Notice the implementation of the generator is nearly exactly the same, with only one input source and one output source (although we have both the logit and prob as before). Remember, the generator is just another neural network, we are just treating the output differently than other networks.

Finally, we can link it all together. first, let's create the input sources:

>>> Z = tf.placeholder(tf.float32, shape=[None, 100], name='noise')
>>> X = tf.placeholder(tf.float32, shape=[None, 784], name='real_input')

Z is where we will place the sampled noise. Each MNIST image is 28x28, so we use 100 input units of noise (chosen arbitrarily) that will decode up to 784 outputs. X is the real input to the discriminator. Since the discriminator takes an instance of the data set as input, this size must be 784. Let's create our networks:

>>> dis_arch = [784, 500, 200, 1]
>>> gen_arch = [100, 200, 500, 784]
>>> g = Generator(gen_arch, Z)
>>> d = Discriminator(dis_arch, X, g.prob)

Notice we used the prob output of the generator as the input_fake to the discriminator. Now to build the optimizers:

>>> d_loss_real = tf.reduce_mean(tf.nn.sigmoid_cross_entropy_with_logits(logits=d.logit_real, labels=tf.ones_like(d.logit_real)))
>>> d_loss_fake = tf.reduce_mean(tf.nn.sigmoid_cross_entropy_with_logits(logits=d.logit_fake, labels=tf.zeros_like(d.logit_fake)))
>>> d_total_loss = d_loss_real + d_loss_fake
>>> g_loss = tf.reduce_mean(tf.nn.sigmoid_cross_entropy_with_logits(logits=d.logit_fake, labels=tf.ones_like(d.logit_fake)))
>>> d_opt = tf.train.AdamOptimizer().minimize(d_total_loss, var_list=d.get_var_list())
>>> g_opt = tf.train.AdamOptimizer().minimize(g_loss, var_list=g.get_var_list())

Notice we calculate the loss for the real and fake portions of the discriminator and add them together (hint: look back to the value equation).
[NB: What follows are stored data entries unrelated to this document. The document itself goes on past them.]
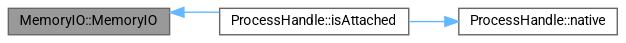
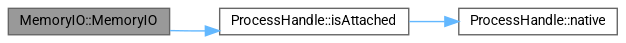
  digraph {
    fontname=Roboto
    rankdir=LR
    node [color=grey40 fillcolor=white fontname=Roboto fontsize=10 shape=box style=filled]
    edge [color=steelblue1 fontname=Roboto fontsize=10 labelfontname=Helvetica labelfontsize=10 style=solid]
    n1 [color=gray40 fillcolor=grey60 fontcolor=black height=0.2 label="MemoryIO::MemoryIO" width=0.4]
    n2 [height=0.2 label="ProcessHandle::isAttached" width=0.4]
    n3 [height=0.2 label="ProcessHandle::native" width=0.4]
-   n2 -> n1
+   n1 -> n2
    n2 -> n3
  }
Then link the loss of the generator to the discriminator fake logit. Finally, we build the optimizers for training. We pass labels as an array of ones to d_loss_real because the discriminator should output true and we pass labels as an array of zeros to d_loss_fake because the discriminator should output false.
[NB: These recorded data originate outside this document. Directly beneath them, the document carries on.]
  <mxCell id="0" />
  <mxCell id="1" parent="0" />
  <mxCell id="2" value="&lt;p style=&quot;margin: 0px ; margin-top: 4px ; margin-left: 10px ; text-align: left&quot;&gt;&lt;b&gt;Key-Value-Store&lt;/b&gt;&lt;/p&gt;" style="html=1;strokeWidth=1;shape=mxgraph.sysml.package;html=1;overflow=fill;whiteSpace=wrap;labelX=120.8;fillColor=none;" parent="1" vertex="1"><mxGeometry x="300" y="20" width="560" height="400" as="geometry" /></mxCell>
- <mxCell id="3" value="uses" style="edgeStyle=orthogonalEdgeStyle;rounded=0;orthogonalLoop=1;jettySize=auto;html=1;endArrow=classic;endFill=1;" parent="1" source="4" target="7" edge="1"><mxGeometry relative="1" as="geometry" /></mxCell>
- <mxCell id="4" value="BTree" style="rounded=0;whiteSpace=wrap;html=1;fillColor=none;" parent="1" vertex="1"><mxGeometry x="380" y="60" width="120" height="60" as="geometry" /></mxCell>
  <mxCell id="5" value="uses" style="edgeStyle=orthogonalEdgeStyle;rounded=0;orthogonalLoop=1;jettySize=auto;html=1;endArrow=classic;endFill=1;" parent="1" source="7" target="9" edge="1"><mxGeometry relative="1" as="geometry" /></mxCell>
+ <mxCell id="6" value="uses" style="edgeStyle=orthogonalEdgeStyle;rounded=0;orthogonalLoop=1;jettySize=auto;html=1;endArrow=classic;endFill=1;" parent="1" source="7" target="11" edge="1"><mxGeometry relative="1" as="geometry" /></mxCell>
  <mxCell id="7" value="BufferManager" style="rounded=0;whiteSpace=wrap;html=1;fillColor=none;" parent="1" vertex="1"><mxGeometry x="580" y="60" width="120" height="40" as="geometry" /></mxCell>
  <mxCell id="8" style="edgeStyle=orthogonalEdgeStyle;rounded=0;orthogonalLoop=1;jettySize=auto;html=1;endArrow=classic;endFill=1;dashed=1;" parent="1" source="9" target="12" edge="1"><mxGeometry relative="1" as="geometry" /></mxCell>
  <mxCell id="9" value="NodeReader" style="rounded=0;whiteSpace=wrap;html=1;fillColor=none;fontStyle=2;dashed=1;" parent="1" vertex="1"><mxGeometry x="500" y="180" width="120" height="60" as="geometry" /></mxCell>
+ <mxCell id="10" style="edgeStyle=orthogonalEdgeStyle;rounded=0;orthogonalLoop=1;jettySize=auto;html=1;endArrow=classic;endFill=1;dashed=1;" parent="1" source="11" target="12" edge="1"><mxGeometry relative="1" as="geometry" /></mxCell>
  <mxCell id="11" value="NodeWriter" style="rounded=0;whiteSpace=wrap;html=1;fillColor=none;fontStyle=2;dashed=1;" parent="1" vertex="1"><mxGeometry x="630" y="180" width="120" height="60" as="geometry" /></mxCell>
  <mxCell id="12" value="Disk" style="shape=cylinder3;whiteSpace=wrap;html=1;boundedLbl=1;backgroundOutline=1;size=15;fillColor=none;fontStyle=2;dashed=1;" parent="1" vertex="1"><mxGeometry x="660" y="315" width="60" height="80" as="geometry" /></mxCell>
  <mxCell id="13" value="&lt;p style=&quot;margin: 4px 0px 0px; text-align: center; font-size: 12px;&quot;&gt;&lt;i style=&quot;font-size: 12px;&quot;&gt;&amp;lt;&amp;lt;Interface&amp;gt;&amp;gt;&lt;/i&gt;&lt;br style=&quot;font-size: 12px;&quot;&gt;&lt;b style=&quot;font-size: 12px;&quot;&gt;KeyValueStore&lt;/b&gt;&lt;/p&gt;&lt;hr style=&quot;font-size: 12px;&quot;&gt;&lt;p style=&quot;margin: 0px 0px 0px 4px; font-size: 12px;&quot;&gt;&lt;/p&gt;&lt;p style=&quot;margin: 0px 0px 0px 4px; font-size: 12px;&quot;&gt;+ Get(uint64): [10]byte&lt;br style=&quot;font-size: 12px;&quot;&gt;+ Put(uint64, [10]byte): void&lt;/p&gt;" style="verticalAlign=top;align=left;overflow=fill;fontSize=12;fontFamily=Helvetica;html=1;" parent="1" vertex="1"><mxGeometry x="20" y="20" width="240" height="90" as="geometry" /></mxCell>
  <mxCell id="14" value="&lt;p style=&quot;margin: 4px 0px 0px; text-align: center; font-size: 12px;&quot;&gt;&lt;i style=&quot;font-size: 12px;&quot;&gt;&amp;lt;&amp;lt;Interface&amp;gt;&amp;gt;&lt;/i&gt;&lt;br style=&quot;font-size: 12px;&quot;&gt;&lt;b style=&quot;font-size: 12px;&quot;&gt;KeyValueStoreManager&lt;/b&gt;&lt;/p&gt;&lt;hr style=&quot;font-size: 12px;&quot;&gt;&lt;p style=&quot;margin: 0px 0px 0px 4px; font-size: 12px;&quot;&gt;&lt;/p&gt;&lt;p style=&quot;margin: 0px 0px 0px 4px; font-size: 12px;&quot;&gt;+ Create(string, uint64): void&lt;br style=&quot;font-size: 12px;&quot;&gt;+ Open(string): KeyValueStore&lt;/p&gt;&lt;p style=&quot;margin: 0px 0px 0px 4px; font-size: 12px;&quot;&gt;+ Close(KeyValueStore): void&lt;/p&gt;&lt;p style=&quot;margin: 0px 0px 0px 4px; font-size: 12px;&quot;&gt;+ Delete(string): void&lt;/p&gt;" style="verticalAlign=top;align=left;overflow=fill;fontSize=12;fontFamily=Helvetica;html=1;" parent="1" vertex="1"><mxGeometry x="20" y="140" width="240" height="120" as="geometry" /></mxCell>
And finally, executing the training:

>>> mnist = input_data.read_data_sets('../../MNIST_data', one_hot=True)
>>> session = tf.Session()
>>> session.run(tf.global_variables_initializer())
>>> for it in range(500000):
...    X_mb, _ = mnist.train.next_batch(128)
...    _sample = np.random.uniform(-1., 1., size=[128, 100])
...    _, current_d_loss = session.run([d_opt, d_total_loss], feed_dict={X: X_mb, Z: _sample)
...    _, current_g_loss = session.run([g_opt, g_loss], feed_dict={Z:_sample})
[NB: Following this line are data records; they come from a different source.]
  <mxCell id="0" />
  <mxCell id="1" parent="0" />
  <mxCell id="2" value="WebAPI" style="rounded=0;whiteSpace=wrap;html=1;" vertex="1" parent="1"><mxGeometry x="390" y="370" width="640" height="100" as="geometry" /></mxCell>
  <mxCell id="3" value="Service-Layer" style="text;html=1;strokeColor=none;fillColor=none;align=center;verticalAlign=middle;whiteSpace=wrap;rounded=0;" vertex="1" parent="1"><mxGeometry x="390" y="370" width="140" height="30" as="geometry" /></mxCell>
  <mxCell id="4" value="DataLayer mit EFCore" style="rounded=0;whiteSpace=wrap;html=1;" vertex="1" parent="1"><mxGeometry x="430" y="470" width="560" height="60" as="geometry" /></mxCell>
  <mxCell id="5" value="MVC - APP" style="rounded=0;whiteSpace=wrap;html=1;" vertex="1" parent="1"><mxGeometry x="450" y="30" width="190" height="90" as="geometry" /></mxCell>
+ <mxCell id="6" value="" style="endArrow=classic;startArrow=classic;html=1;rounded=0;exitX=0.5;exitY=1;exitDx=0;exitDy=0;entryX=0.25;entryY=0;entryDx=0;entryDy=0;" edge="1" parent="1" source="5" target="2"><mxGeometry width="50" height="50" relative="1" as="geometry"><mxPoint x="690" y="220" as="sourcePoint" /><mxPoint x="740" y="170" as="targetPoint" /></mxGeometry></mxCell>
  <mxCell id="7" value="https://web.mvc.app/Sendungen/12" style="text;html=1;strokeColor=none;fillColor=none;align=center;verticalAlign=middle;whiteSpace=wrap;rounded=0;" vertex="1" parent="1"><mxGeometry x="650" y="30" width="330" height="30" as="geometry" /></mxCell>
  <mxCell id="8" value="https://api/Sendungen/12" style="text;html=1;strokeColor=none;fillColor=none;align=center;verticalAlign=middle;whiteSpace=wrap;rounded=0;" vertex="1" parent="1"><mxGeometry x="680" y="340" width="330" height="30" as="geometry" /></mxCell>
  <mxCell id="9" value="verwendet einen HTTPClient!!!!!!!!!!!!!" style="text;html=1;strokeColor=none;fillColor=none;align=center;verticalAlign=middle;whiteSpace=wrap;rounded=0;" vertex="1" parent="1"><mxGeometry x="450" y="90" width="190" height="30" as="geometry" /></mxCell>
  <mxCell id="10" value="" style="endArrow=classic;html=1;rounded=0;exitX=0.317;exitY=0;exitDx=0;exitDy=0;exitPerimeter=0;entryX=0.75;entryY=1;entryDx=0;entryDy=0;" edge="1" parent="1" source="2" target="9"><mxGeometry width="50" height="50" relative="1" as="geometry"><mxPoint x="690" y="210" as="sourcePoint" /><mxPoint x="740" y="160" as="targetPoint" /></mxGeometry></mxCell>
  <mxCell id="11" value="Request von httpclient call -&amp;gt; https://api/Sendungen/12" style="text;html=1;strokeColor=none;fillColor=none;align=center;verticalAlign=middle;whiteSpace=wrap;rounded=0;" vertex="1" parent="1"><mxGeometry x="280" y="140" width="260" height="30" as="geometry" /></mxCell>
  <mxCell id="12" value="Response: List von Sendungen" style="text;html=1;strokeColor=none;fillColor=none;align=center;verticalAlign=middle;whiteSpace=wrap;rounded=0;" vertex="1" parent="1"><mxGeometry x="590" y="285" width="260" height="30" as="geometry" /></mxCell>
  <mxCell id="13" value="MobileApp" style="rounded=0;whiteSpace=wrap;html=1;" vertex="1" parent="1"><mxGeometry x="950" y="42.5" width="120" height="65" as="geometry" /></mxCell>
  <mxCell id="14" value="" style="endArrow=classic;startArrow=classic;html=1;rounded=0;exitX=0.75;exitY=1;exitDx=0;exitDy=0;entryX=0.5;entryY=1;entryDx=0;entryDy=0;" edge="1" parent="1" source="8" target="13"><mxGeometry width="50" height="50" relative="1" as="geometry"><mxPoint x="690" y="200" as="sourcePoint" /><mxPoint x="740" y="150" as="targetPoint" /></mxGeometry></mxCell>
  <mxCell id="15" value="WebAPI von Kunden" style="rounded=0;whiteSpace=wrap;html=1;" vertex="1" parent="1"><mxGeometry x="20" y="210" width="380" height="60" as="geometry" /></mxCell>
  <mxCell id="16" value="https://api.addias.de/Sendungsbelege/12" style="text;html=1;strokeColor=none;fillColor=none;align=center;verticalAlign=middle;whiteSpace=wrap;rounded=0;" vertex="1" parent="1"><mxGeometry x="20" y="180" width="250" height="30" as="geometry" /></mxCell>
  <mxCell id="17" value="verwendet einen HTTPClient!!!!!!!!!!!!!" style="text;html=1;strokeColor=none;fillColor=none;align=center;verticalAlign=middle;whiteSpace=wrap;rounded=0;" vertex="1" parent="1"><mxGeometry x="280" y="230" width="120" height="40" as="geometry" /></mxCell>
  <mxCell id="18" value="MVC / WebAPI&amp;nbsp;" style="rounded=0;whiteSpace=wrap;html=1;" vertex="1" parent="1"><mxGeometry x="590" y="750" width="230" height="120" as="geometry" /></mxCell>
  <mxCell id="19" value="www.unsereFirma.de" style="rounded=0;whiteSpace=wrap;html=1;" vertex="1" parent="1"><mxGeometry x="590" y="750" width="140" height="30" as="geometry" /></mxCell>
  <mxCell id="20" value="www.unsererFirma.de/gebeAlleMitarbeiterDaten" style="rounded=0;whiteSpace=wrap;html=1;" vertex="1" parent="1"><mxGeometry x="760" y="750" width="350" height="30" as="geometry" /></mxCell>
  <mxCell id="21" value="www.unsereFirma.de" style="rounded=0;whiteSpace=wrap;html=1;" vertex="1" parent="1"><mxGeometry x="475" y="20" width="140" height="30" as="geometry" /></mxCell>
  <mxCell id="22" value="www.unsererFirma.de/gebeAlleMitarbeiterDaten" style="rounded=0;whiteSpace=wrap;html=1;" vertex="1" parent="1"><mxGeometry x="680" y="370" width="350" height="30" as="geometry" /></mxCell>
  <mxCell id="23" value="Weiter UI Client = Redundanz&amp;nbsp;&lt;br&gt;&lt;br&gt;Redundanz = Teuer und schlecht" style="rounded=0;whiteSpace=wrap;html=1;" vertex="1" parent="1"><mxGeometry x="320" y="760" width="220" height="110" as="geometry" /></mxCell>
Read the data, open a session, initialize variables, and over 500000 epochs sample noise and a batch from the data set and feed through the network. Once the network has been fully trained, sampling noise and generating the images of a few numbers will give you the following:

The Number Six
The Number Seven
The Number Three

Images generated by the presented GAN implementation

These images appear as if they could have been written by a real person, however they were in fact generated from the distribution modeled by our GAN.

Conclusion

Generative Adversarial Networks are arguably one of the more powerful data synthesizers available today. However, they are not without their flaws. Ongoing research is being conducted to determine how to make GANs more stable. When input is changed only slightly, a GAN will potentially react with a major shift in output. See this paper for more one such study. It is well known that when conducting a study with GANs, the researcher must respond to this issue.